» Data extract
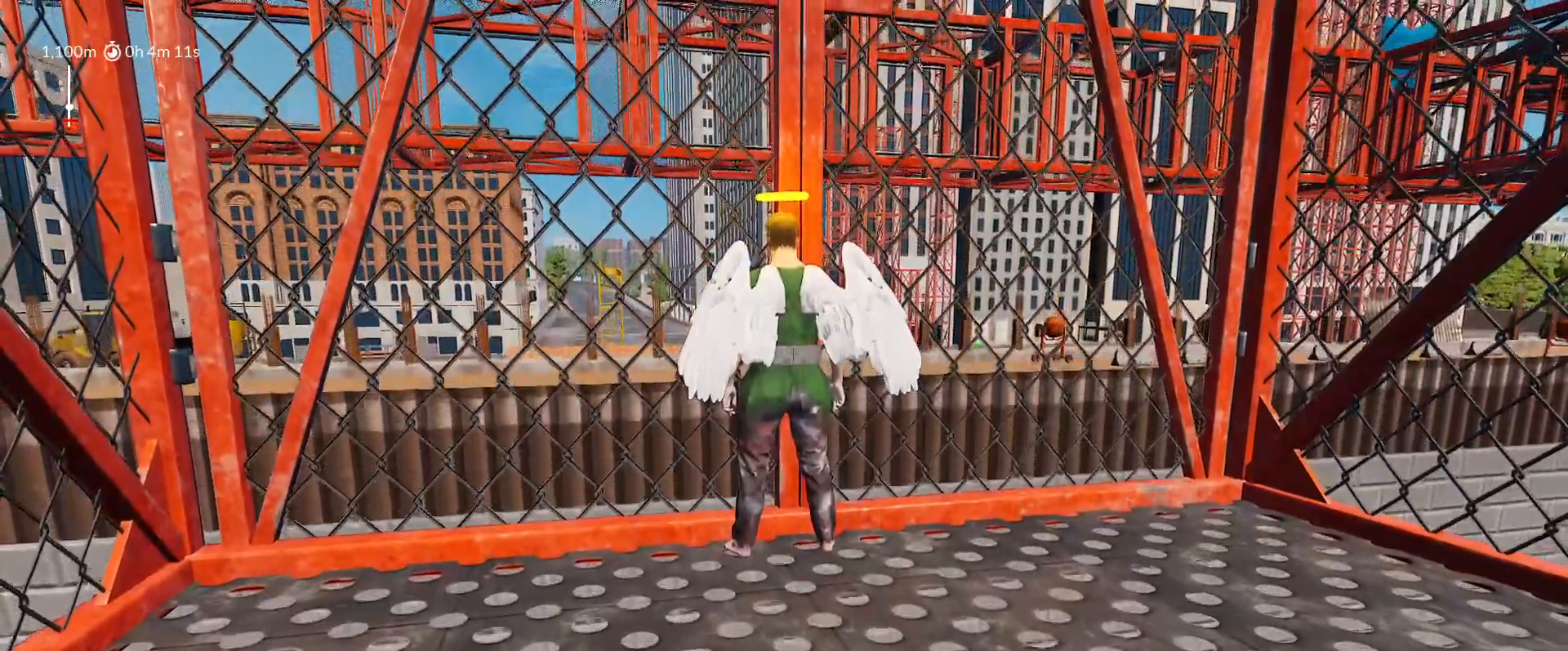
{"keys": ["shift"], "mouse_move": "still", "events": []}
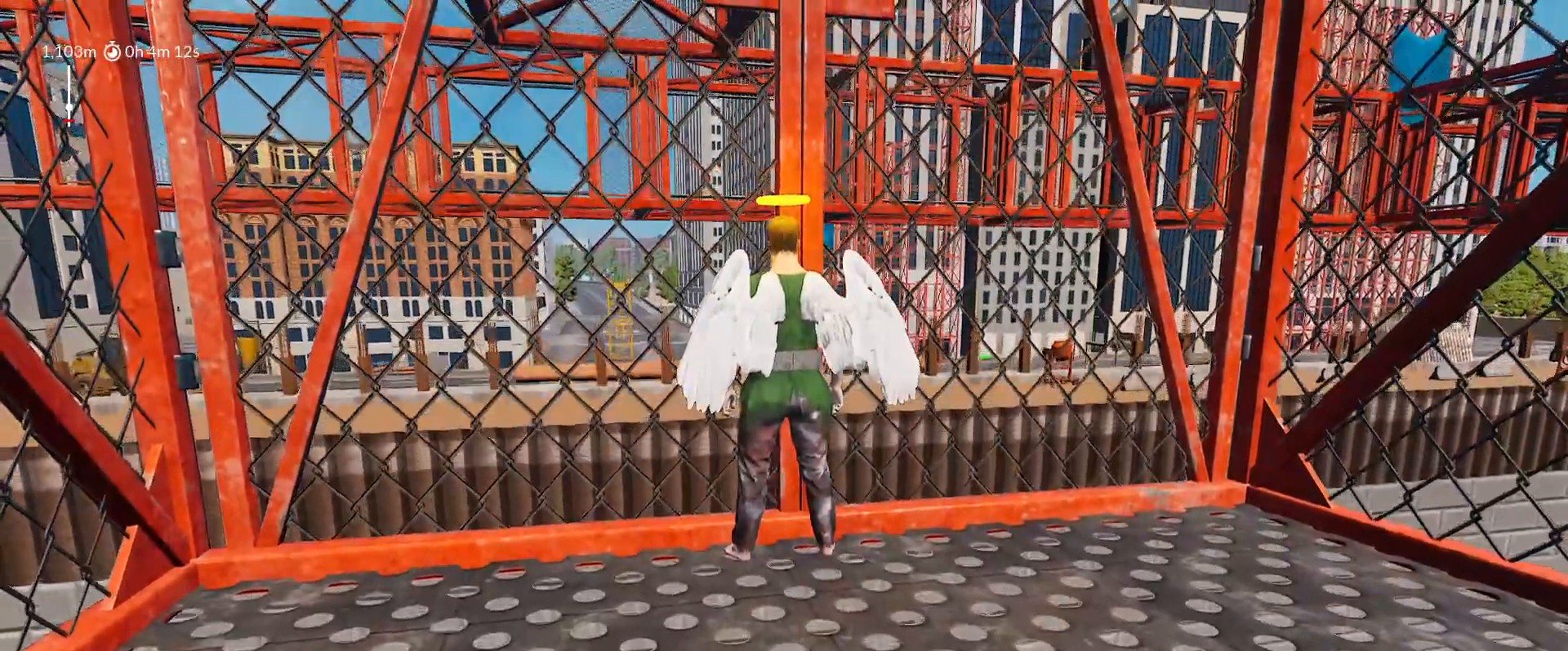
{"keys": ["shift"], "mouse_move": "still", "events": []}
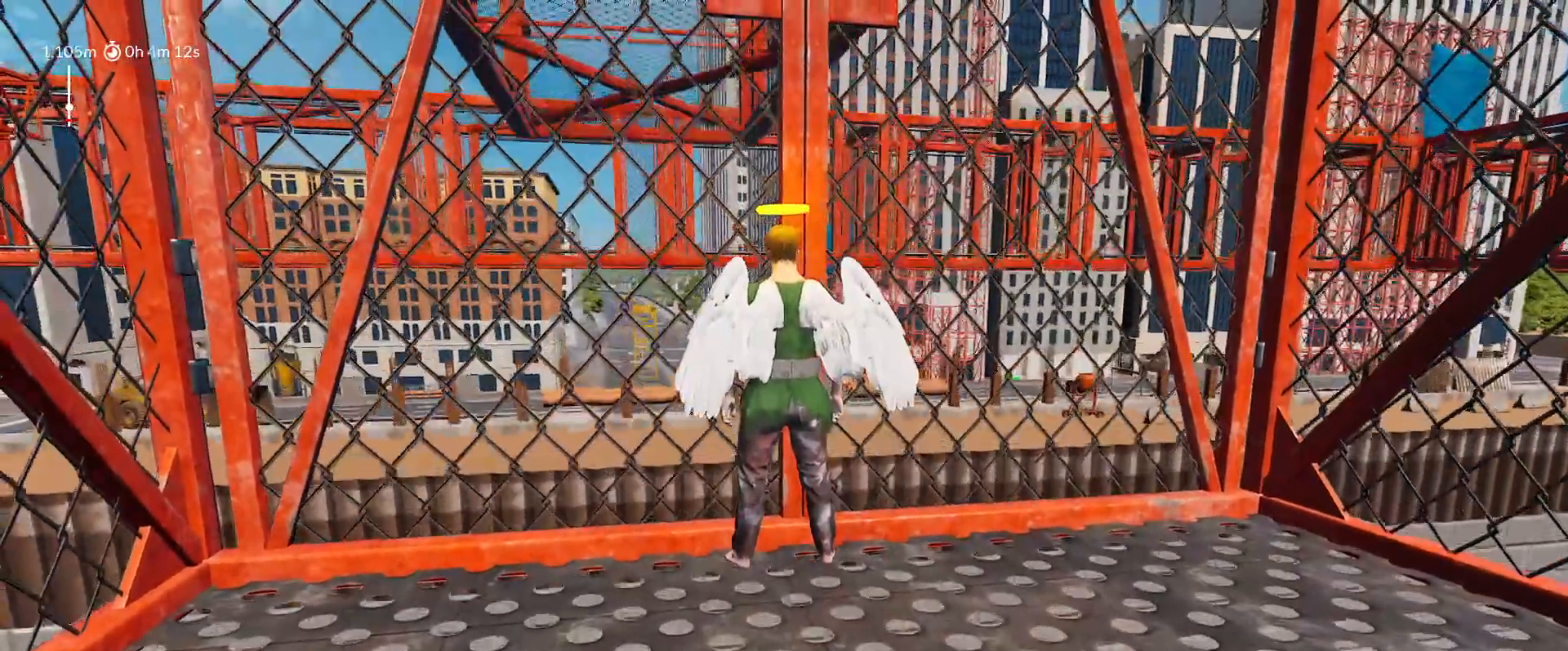
{"keys": ["shift", "w"], "mouse_move": "still", "events": [[183, "a", "down"], [183, "w", "down"], [283, "a", "up"]]}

» Directions
Once the images are dropped, set down the remaining material word for word.

» Completed task
{"keys": ["shift"], "mouse_move": "still", "events": []}
{"keys": ["shift"], "mouse_move": "still", "events": []}
{"keys": ["shift", "w"], "mouse_move": "still", "events": [[183, "a", "down"], [183, "w", "down"], [283, "a", "up"]]}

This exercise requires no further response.